In this post, we are going to describe 3 RPA use cases in Finance and explain what does RPA stands for in this industry. To remain competitive in today’s digital-first market, banks need to invest in new technologies that streamline their operations and deliver an excellent experience to customers. But all the while, they have to keep costs low and maintain maximum security and compliance. That’s where Robotic Process Automation comes in; RPA offers banks an effective method for addressing these challenges.


Many financial services companies are using RPA to optimize a wide range of back office processes and time-consuming manual tasks that, until recently, required human input. Executives note a direct impact of RPA technologies on performance, staffing issues, error rate, and efficiency levels. According to Forrester Research, RPA will likely become a $29 billion industry by 2021. RPA is especially promising for the financial sector. Capgemini reported that by 2020, the financial services industry could enjoy up to $512 billion in new global revenues thanks to intelligent automation.


Why are banks investing in RPA?


Here are some good reasons why financial services firms are looking into automation tools:


  • Operational efficiency – financial institutions process a high volume of customer service requests and RPA can help companies automate the manual, repetitive tasks that fill the daily operations of customer service reps: checking order status, opening cases, record updates, and more. Agents can be more efficient as all information is automatically synchronized between systems – agents have all customer information, therefore, won’t inundate clients with questions.

  • 0% error rate – tasks completed by RPA tools are accurate and have a nearly 0% error rate. This means banks experience fewer customer complaints and callbacks, helping customer service reps deliver seamless customer experience.

  • Focus on customer relations – frontend RPA solutions enable banks to expand their channels of communication. For example, customers can request balance inquiries using other channels such as text. Such RPA systems automate the repetitive tasks agents deal with on a daily basis, saving them time and energy on developing more meaningful relationships with customers.

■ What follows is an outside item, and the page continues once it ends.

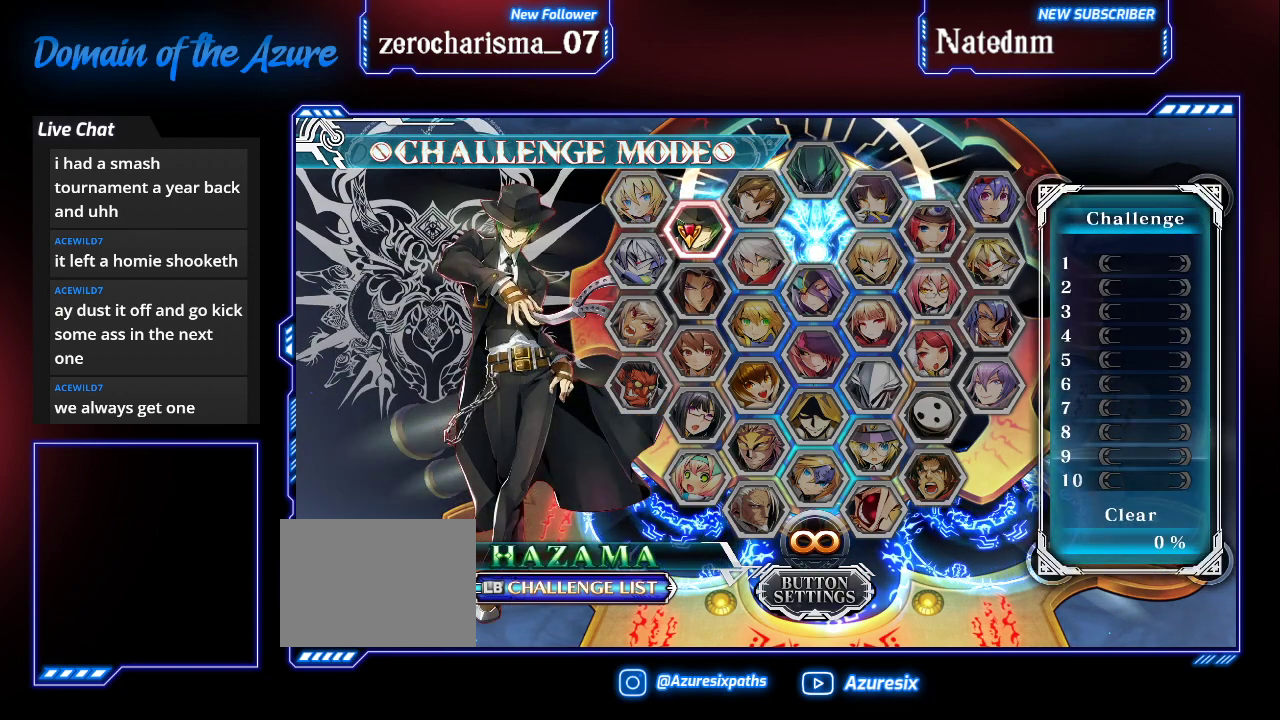
{"dt_ms": 500, "buttons": [], "left_stick": "center", "events": []}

Now that we’ve covered RPA’s role as a key player in the financial services industry, let’s take a look at how it works in practice.


RPA use cases in Finance


1. Customer Service


Banks deal with hundreds if not thousands customer queries every single day. Responding with low turnaround time is increasingly challenging for companies that want to deliver excellent customer service. That’s where RPA tools can help. Banks use this technology to automate rule-based processes such as account information, application status, and balance information to respond to customers in real-time and reduce turnaround time to seconds. For example, most customers are asked to fill out the Know Your Customer (KYC) form for opening an account. The form includes many customer details that need to be validated by banks as quickly as possible. Financial institutions adopt RPA tools to validate the customer’s identity by matching the data to the customer’s previously known records. The process is quick and accurate, helping banks deliver an optimal experience to their customers. Danske Bank shared some information about their RPA applications in a presentation to the Deloitte Finance Agenda. One of them includes the automation of the customer account onboarding process. The bank has developed a robot that automatically transfers information collected during an onboarding meeting between a bank adviser and a customer. Before the implementation, the adviser needed to enter data into the onboarding platform and then into the customer portal platform – where this would ordinarily take 20-30 minutes during each meeting, it is now reduced to mere seconds.


2. Trade settlement procedures


Another example use case of RPA is in trade settlement procedures. Bank BNY Mellon began adopting RPA as early as 2016 and now uses software robots to optimize its trade settlement processes, among others. Robots are employed to complete tasks such as clearing trades, carrying out order research, and resolving discrepancies. For example, reconciling a failed trade takes a human employee from five to 10 minutes. The software robot can perform the same procedure in a quarter of a second. The implementation of RPA tools has reaped many other benefits for the bank. The company saw an 88% improvement in transaction processing times and account closure validations carried out across five different systems. The accuracy rate of these procedures is 100%. BNY Mellon employees are now free to dedicate more time to operational quality control and outliers.


3. Compliance


Banking is a heavily regulated sector where compliance is critical for smooth operations. Accenture showed that 73% of surveyed compliance officers believe that automation tools, including RPA, can be a crucial enabler in improved use of compliance resources within the next three years. RPA solutions offer 24/7 availability and incredibly high accuracy that improves the quality of the compliance process. Banks are using RPA tools to collect information about transactions and analyze the quality of these transactions against specific validation rules. In case of suspicion, the robot instantly reaches out to the compliance department that can handle the issue. By flagging such problems quickly, RPA helps save financial institutions from reputation damage. In Deloitte’s survey, at least 85% of respondents reported that RPA met or exceeded their expectations in areas such as accuracy, flexibility, and compliance. It’s clear that software robots are on their way to becoming a strategic investment for banks that aim to meet the highest compliance standards.


Driving change in finance


Robotic process automation in banking does much more than just improving selected processes. But to make the most of robots for your organization, you need to carry out a thorough process analysis that will show where investment in RPA technology will bring the best results. Are you looking for an RPA solution for your company? Get in touch with us; a wealth of experience and know-how in implementing automation tools for the financial sector will give you the well-rounded introduction into RPA you’re looking for. We hope that our 3 RPA use cases in Finance have already helped you to understand better how it works, but if you are still feeling lost in RPA automation, read our previous post on How to Identify the Right Processes to Automate and Get Started with Process Automation.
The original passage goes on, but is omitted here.